Mais les souffrances ont été encore bien plus grandes au Moyen-Orient. Et d’abord au Liban, un pays que beaucoup de gens (dont moi-même) considéraient comme un paradis, entièrement détruit aujourd’hui. Et si on considère, comme beaucoup, que tout a commencé avec la présence dans le pays des réfugiés palestiniens, on est bien forcé à revenir une fois de plus à la question israélo-palestinienne. D’autant plus qu’après l’attentat horrible du Hamas du 7 octobre 2023 le gouvernement israélien actuel continue à écraser sous les bombes (américaines) la totalité de la population gazaouie, raser Gaza et mettre définitivement en cause la survie de la Cisjordanie et, plus généralement de la Palestine arabe. Alors que nous sommes en mai 2025, 80 ans après la fin de la deuxième guerre mondiale et la reconnaissance de la Shoah. Le problème c’est que ce sont les Européens qui, après avoir très souvent persécuté les Juifs depuis l’époque de la première croisade, ont commis ce crime monstrueux de l’élimination de six millions de juifs et que ce sont les Arabes qui en sont innocents, qui sont punis. Ce que je veux simplement dire par là c’est que les Européens ont une responsabilité qu’ils ont toujours refusé d’endosser, depuis le début : celle de trouver un arrangement entre les Israéliens et les Arabes concernés. C’était à eux, et non aux Américains qui sont bien loin d’Israël et de la Palestine, à régler le problème. Or si l’accord d’Oslo a bien débuté en Norvège, c’est à Washington qu’il a été conclu. Mal d’ailleurs, comme l’a dit Elie Barnavi. Et, aujourd’hui, c’est le Washington de Trump qui va siffler la fin de l’histoire palestinienne, lui qui ne connaît rien de l’histoire, qui ne connaît d’ailleurs rien à rien !

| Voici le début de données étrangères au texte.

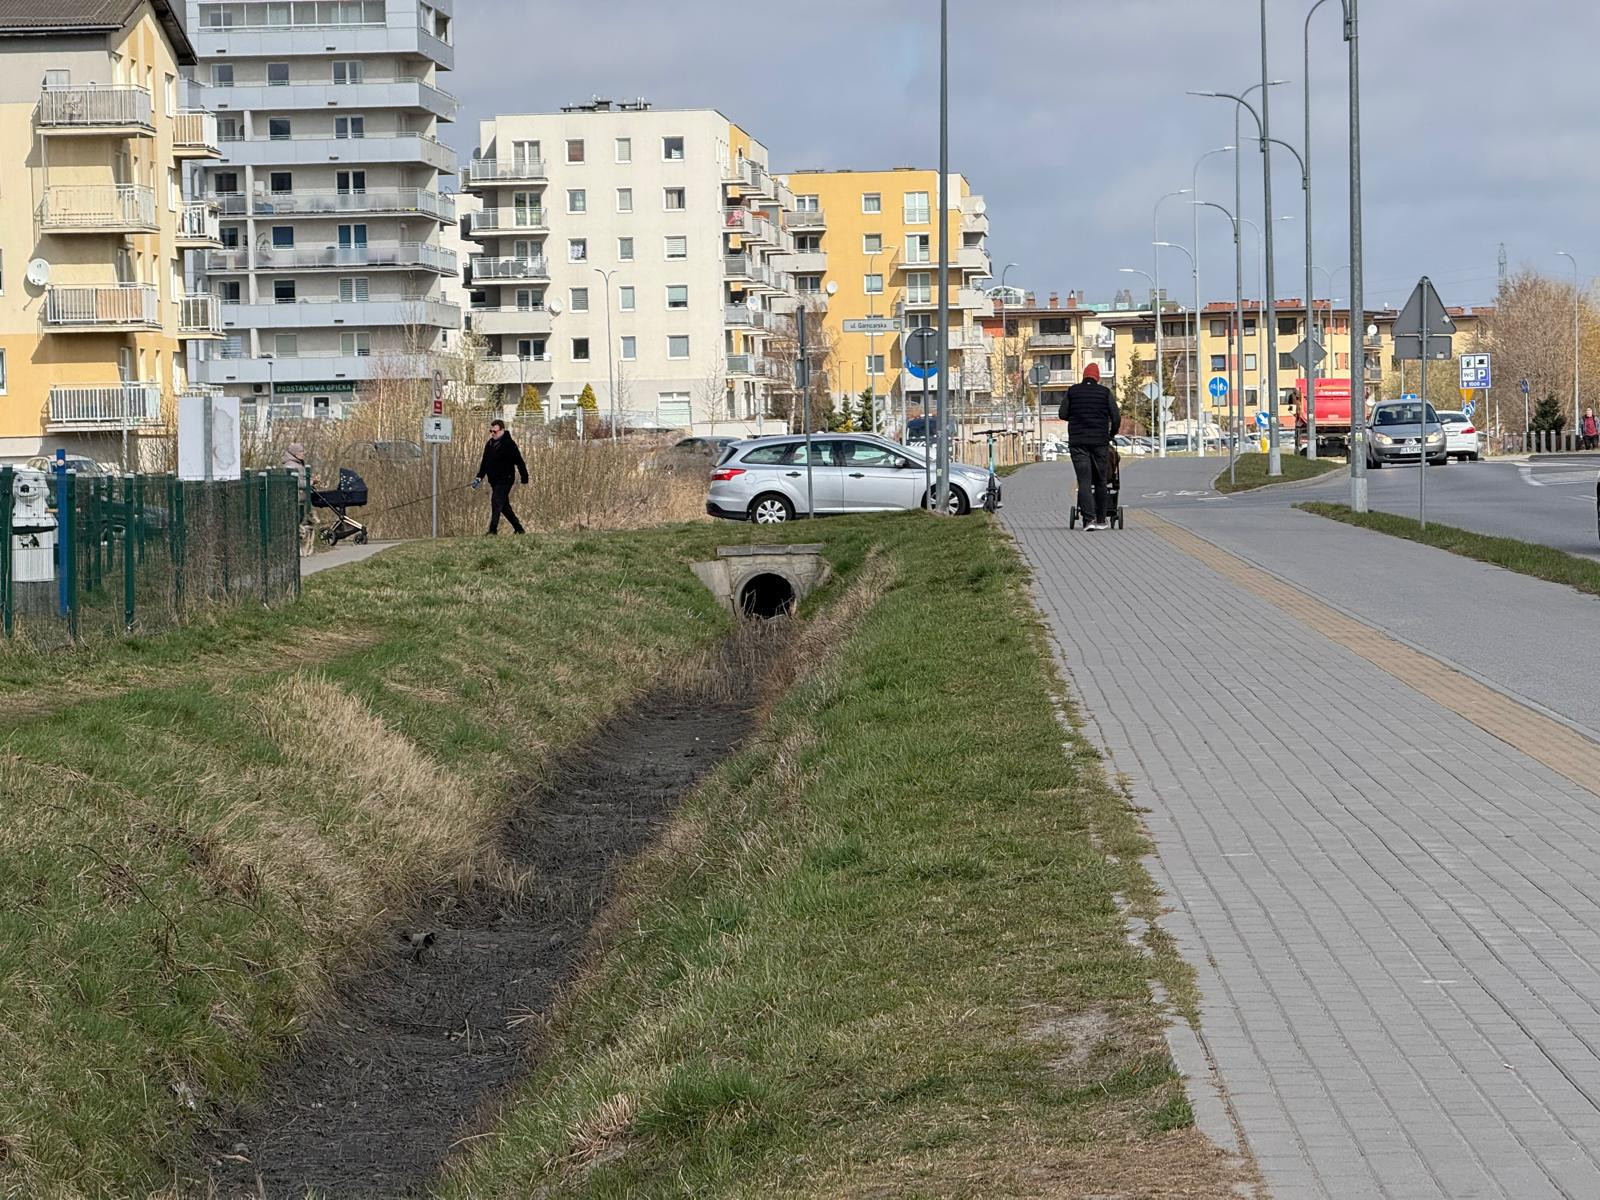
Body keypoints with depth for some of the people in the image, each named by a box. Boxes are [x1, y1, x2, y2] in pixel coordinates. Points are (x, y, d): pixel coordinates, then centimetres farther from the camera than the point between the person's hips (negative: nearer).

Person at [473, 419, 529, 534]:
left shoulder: (509, 444, -10)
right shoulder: (489, 444, 13)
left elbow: (519, 462, -11)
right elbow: (484, 463, 20)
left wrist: (524, 477, -12)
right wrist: (479, 478, 11)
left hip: (505, 480, -8)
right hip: (494, 481, 8)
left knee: (496, 503, -17)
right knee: (504, 505, 12)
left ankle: (493, 530, -19)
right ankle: (518, 528, 23)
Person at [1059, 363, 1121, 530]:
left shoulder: (1073, 391, 4)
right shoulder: (1105, 392, 2)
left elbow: (1063, 414, 4)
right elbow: (1116, 418, -1)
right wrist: (1111, 435, 17)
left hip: (1077, 441, 0)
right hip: (1100, 441, 0)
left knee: (1084, 481, -5)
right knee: (1100, 481, 12)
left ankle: (1089, 519, -18)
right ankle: (1101, 519, 19)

Alors que les Européens ont de nombreux leviers pour agir, puisque Israël est considéré comme un pays européen dans presque tous les domaines, sportif (championnats européens), culturel même (voir le concours Eurovision de la chanson par exemple) et surtout commercial (l’Europe est le principal client d’Israël).